Por Raúl Kollmann.
“En vez de insultar y acusar, tenemos que pensar”
–¿Por qué se opone usted a los embargos de los bienes de Mohsen Rabbani?
–El señor Rabbani es un iraní. Según la ley iraní y el derecho internacional, estamos obligados y tenemos el derecho de defender los intereses de nuestros ciudadanos, y también los postulados de nuestra religión. Más allá de eso, él fue agregado cultural de nuestra embajada y nunca había sido acusado de un acto ilegal en la Argentina. Entonces tenemos que defenderlo.
–El argumento de la Justicia argentina es que como los funcionarios iraníes no se defienden, todo el proceso sigue adelante. ¿Hay alguna chance de que Irán o sus funcionarios se presenten ante la Justicia argentina?
–Un país no puedeser juzgado en un tribunal de otro país. Ese es el primer principio del derecho internacional. Respecto de los individuos, eso es exactamente lo mismo: es imposible que Irán entregue a sus ciudadanos a otro país. Sería olvidarse de todas las reglas y las leyes. Yo le digo que los propios acusados argentinos no creen ni creyeron en el proceso judicial del caso AMIA y no quieren ni presentarse. Los propios representantes de las víctimas han acusado una y otra vez a las autoridades judiciales y los investigadores del caso. ¿No es demasiado pedir a las altas autoridades de otro país que se presenten a un tribunal argentino?
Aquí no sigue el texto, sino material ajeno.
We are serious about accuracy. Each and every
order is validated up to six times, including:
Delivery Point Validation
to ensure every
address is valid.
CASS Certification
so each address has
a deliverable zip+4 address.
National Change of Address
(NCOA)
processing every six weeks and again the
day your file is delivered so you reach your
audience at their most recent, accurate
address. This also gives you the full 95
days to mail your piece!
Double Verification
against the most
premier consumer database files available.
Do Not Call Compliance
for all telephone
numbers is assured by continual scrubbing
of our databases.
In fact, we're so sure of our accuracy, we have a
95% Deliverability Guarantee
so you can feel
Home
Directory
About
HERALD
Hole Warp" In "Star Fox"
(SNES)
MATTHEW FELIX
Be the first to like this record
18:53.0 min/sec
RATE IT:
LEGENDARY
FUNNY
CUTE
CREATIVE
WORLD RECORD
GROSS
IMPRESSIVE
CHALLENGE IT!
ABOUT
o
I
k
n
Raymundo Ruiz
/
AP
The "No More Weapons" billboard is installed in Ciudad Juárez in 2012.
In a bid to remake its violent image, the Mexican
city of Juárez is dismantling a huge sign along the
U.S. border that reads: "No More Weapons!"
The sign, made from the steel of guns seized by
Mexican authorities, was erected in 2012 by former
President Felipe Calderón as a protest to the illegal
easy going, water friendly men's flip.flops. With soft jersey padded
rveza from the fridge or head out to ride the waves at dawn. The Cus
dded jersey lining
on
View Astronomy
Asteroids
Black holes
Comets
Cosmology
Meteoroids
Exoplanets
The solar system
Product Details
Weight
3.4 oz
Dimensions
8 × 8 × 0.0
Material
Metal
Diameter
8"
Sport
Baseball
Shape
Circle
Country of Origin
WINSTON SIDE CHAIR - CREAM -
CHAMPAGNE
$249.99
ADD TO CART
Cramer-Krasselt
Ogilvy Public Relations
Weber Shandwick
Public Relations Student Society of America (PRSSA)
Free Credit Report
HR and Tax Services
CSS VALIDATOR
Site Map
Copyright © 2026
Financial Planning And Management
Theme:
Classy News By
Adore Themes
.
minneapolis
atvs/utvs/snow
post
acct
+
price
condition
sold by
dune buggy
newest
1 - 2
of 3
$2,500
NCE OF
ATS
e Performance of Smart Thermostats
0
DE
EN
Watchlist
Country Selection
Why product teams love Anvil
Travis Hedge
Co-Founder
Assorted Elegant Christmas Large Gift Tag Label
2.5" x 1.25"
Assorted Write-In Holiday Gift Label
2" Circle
A pesar de todo esto, hemos buscado y todavía estamos buscando una resolución, una mediación, para ayudar al tribunal argentino para que pierda más su tiempo en una pista falsa. Entonces nos preguntamos: si presentamos todas las evidencias y toda la documentación probando la inocencia de nuestros ciudadanos, ¿existiría una mínima posibilidad de que el tribunal tome una decisión a favor de un acusado inocente de Irán? Nuestra respuesta es que no. Por eso muchas veces exigimos al gobierno argentino que negociemos y que primero definamos los límites de nuestro conflicto y en segundo lugar que aclaremos y aseguremos las consecuencias legales para los inocentes después de brindar nuestra colaboración. Pero todavía no recibimos una reacción positiva.
–¿Cómo evalúa hoy, desde el punto de vista de las pruebas, la acusación contra Irán y sus funcionarios?
–Para nosotros queda en claro que la pista iraní es una pista falsa. Las acusaciones en contra de mi país aparecieron durante el gobierno del ex presidente Carlos Menem, impulsadas por él mismo, y siguen hasta el día de hoy sin ninguna evidencia concreta. Como hipótesis, lo que dicen en contra de mi país y los iraníes en este caso es muy raro y sorpresivo. Por ejemplo, embargaron los bienes del agregado cultural, Mohsen Rabbani, por haber participado del ataque contra la AMIA. Ahora, no nos imaginamos un terrorista que en 1994 comete un acto terrorista histórico y en el mismo país en 1995 y 1996 pone su dinero y compra bienes y los registra en Argentina de una manera transparente. Y pese a las acusaciones de un juez que ya fue echado de su puesto, se quedó viviendo en la Argentina hasta 1998. Cuando volvió a Irán tampoco vendió los bienes y ahora, 15 años más tarde, el fiscal lo embarga. No hay prueba más nítida de inocencia que el comportamiento de Rabbani. Tengo que aclarar que el señor Rabbani, como religioso, compró los bienes y toda la rentabilidad, los alquileres, están donados a actividades de caridad y benéficas de la colectividad islámica argentina, que pasa necesidades. En vez de insultar y acusar tenemos que pensar un poco y dialogar para descubrir la verdad. Nosotros tenemos esperanza en un país cuyo gobierno plantea la protección de los derechos humanos y los señala como una política de Estado.